■ **SUPPLIED PASSAGE**
=====

No photo
Photos: Texas Bureau of Prisons, YouTube.com

Amanda Seales got the attention of transracial fraud Shaun King when she gave her opinion about convicted murderer Rodney Reed.

In a 9-minute Instagram live video, Seales said she didn’t believe convicted rapist Rodney Reed was entirely innocent.

Seales, a 38-year-old comedienne, is best known for performing as part of the duo Floetry. She noted Reed’s troublesome habit of leaving his DNA inside multiple rape victims.

“It’s very duplicitous, not just his family, but persons who fancy themselves activists, were doing so with the knowledge that this person, Rodney Reed, is not just accused of but has been linked to previous rapes via his DNA being discovered within the victim,” Seales said.

But King, a Caucasian man who claims to be Black, “fact checked” Seales on social media.

“On behalf of the family of Rodney Reed, I have to respond here directly to @AmandaSeales,” King wrote.

“We’ve counted over 20 egregious factual errors in her viral video, but NONE were more inflammatory and damaging than this one.

“Here, she says that Rodney Reed, who she fails to say was a high school student at the time, in Wichita Falls, Texas, raped and killed a woman there. LIES. ALL LIES. I am proud to report that only Amanda, in her rush to get a video out, killed that woman. She is thankfully still alive and well today. She was not murdered by Rodney or anyone else. And a jury voted quickly and unanimously to acquit Rodney on all charges in that case.”

He added:

“Do you really think Rodney Reed duped The Innocence Project for the 18 years they’ve been on this case?

Do you think he duped the conservative Board of Pardons and Paroles and the Texas Criminal Court of Appeals?

BE SMART, people.

They saw the actual evidence.

WAKE UP!!”

In a second video, Seales apologized for her error, but she doubled down on her belief that Reed is not innocent because of his history of sexual assaults in Texas – beginning when he was in high school.

In 1997, Reed was charged with aggravated sexual assault and capital murder in the April 23, 1996 murder of Stacey Stites.

Stites, 21, was on her way to work at a grocery store on the morning of April 23, when she was murdered and her body dumped on the side of the road in Bastrop, Texas.

According to police, Stites had been beaten, sodomized, and strangled with her own belt in the hours before she died.

=====

■ **SOURCE MATERIAL**
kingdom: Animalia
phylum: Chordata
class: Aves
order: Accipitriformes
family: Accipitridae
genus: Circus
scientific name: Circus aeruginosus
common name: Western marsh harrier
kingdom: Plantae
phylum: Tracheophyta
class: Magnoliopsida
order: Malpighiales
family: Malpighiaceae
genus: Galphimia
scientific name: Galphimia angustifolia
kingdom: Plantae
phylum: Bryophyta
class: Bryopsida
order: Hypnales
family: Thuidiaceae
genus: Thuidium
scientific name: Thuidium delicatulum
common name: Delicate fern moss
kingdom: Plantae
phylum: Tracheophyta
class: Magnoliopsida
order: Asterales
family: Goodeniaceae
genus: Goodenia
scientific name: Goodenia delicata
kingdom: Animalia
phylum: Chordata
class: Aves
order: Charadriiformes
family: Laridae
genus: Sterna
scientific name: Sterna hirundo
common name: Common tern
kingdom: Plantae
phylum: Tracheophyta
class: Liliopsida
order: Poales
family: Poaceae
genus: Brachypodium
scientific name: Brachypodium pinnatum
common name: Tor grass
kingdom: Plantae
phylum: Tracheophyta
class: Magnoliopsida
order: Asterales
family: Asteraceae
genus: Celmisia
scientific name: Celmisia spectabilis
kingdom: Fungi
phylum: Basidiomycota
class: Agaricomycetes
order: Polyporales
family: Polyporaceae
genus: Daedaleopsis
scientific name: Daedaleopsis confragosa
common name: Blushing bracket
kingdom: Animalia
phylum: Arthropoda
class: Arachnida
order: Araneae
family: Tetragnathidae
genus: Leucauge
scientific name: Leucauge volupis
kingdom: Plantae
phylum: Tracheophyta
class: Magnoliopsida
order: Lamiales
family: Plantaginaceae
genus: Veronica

=====

■ **WHAT TO WORK ON**
1. Write out the stretch of the Rodney Reed article from "Do you think" through "of Stacey Stites.".
2. According to the Rodney Reed article, where was the body of Stacey Stites dumped?

■ **ANSWERS BELOW**
1.
Do you think he duped the conservative Board of Pardons and Paroles and the Texas Criminal Court of Appeals?

BE SMART, people.

They saw the actual evidence.

WAKE UP!!”

In a second video, Seales apologized for her error, but she doubled down on her belief that Reed is not innocent because of his history of sexual assaults in Texas – beginning when he was in high school.

In 1997, Reed was charged with aggravated sexual assault and capital murder in the April 23, 1996 murder of Stacey Stites.

2. On the side of the road in Bastrop, Texas.